In the tradition of James Baldwin's The Fire Next Time and Ta-Nehisi Coates's Between the World and Me comes Clifford Thompson's What It Is. Thompson was raised to believe in treating every person of every color as an individual, and he decided as a young man that America, despite its history of racial oppression, was his home as much as anyone else's. As a middle-aged, happily married father of biracial children, Thompson finds himself questioning his most deeply held convictions when the race-baiting Donald Trump ascends to the presidency—elected by whites, whom Thompson had refused to judge as a group, and who make up the majority in this country Thompson had called his own.

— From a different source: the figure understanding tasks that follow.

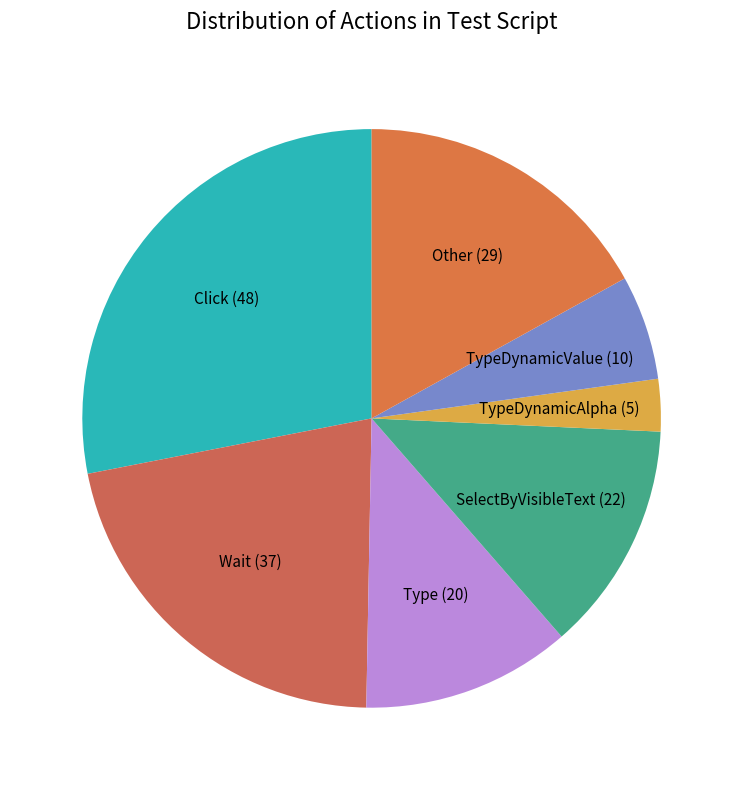

Rank the categories by value from highest to lowest.

Click, Wait, Other, SelectByVisibleText, Type, TypeDynamicValue, TypeDynamicAlpha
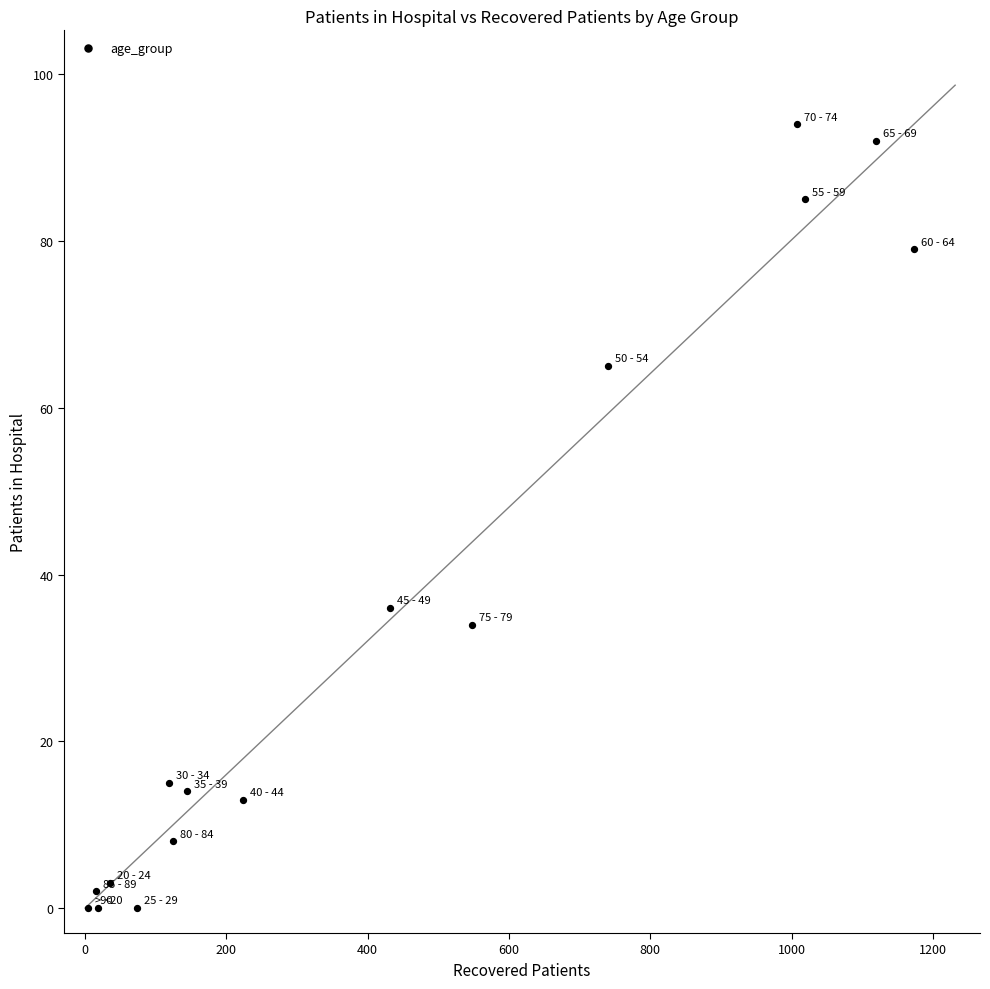

What is the range of Y values (max minus min)?

94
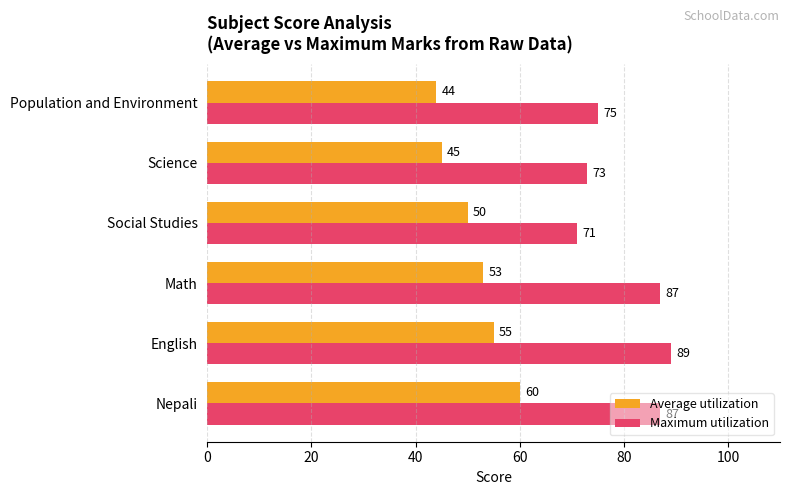

What is the minimum value for Average utilization?

44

In the grip of contradictory emotions, Thompson turns for guidance to the wisdom of writers he admires while knowing that the answers to his questions about America ultimately lie in America itself. Through interviews with a small but varied group of Americans he hears sharply divergent opinions about what is happening in the country while trying to find his own answers—conclusions based not on conventional wisdom or on what he would like to believe, but on what he sees.
“An engaging and important book, an earnest attempt to analyze our chaotic moment and to project a possible way out of it through dialogue and reflection.” —Times Literary Supplement
“Clifford Thompson has written an elegant and important book.” —Jo Ann Beard, author of The Boys of My Youth
Clifford Thompson's work has appeared in publications including The Best American Essays 2018, Washington Post, Wall Street Journal, Threepenny Review, and Village Voice. He is the recipient of a Whiting Award for nonfiction and teaches at New York University, Sarah Lawrence College, and the Bennington Writing Seminars. He lives in Brooklyn, New York.